- _TASK DESCRIPTION_
From the listing below, copy each line that holds "виходить".

- _EXERCISE INPUT_
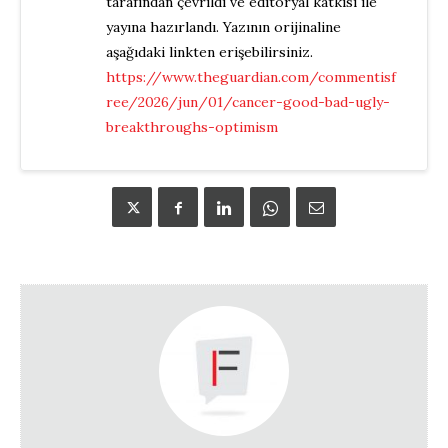
tarafından çevrildi ve editoryal katkısı ile
yayına hazırlandı. Yazının orijinaline
aşağıdaki linkten erişebilirsiniz.
https://www.theguardian.com/commentisf
ree/2026/jun/01/cancer-good-bad-ugly-
breakthroughs-optimism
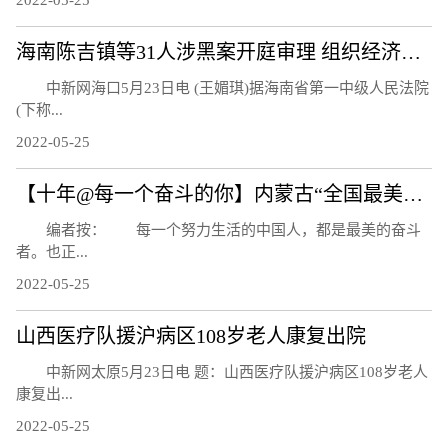
2022-05-25
海南陈吉镇等31人涉黑案开庭审理 组织经济收入达3亿元
中新网海口5月23日电 (王媚琪)据海南省第一中级人民法院
(下称...
2022-05-25
【十年@每一个奋斗的你】内蒙古“全国最美家庭”：为家乡添彩 为“绿色”赋能
编者按： 每一个努力生活的中国人，都是最美的奋斗
者。也正...
2022-05-25
山西医疗队援沪病区108岁老人康复出院
中新网太原5月23日电 题：山西医疗队援沪病区108岁老人
康复出...
2022-05-25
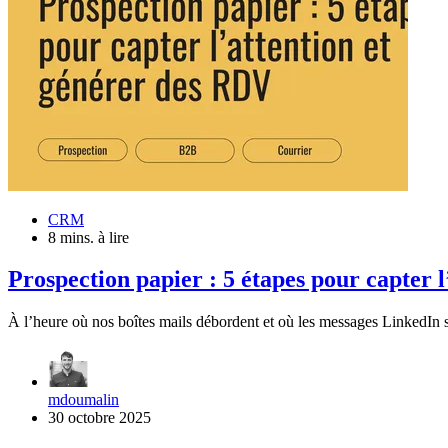
CRM
8 mins. à lire
Prospection papier : 5 étapes pour capter 
À l’heure où nos boîtes mails débordent et où les messages LinkedIn s
mdoumalin
30 octobre 2025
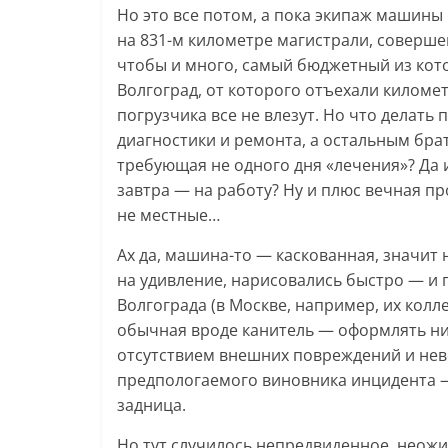
Но это все потом, а пока экипаж машины 
на 831-м километре магистрали, совершен
чтобы и много, самый бюджетный из кот
Волгоград, от которого отъехали километр
погрузчика все не влезут. Но что делать
диагностики и ремонта, а остальным бра
требующая не одного дня «лечения»? Да и
завтра — на работу? Ну и плюс вечная п
не местные…
Ах да, машина-то — каскованная, значит 
на удивление, нарисовались быстро — и п
Волгограда (в Москве, например, их колл
обычная вроде канитель — оформлять ни
отсутствием внешних повреждений и не
предпологаемого виновника инцидента —
задница.
Но тут случилось непредвиденное, неожи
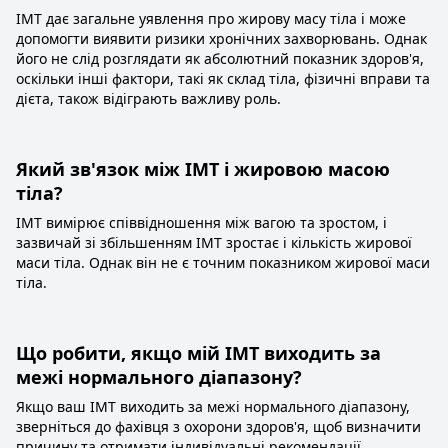
ІМТ дає загальне уявлення про жирову масу тіла і може
допомогти виявити ризики хронічних захворювань. Однак
його не слід розглядати як абсолютний показник здоров'я,
оскільки інші фактори, такі як склад тіла, фізичні вправи та
дієта, також відіграють важливу роль.
Який зв'язок між ІМТ і жировою масою
тіла?
ІМТ вимірює співвідношення між вагою та зростом, і
зазвичай зі збільшенням ІМТ зростає і кількість жирової
маси тіла. Однак він не є точним показником жирової маси
тіла.
Що робити, якщо мій ІМТ виходить за
межі нормального діапазону?
Якщо ваш ІМТ виходить за межі нормального діапазону,
зверніться до фахівця з охорони здоров'я, щоб визначити
причину та отримати індивідуальні рекомендації.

- _SOLUTION TO THIS TASK_
Що робити, якщо мій ІМТ виходить за
Якщо ваш ІМТ виходить за межі нормального діапазону,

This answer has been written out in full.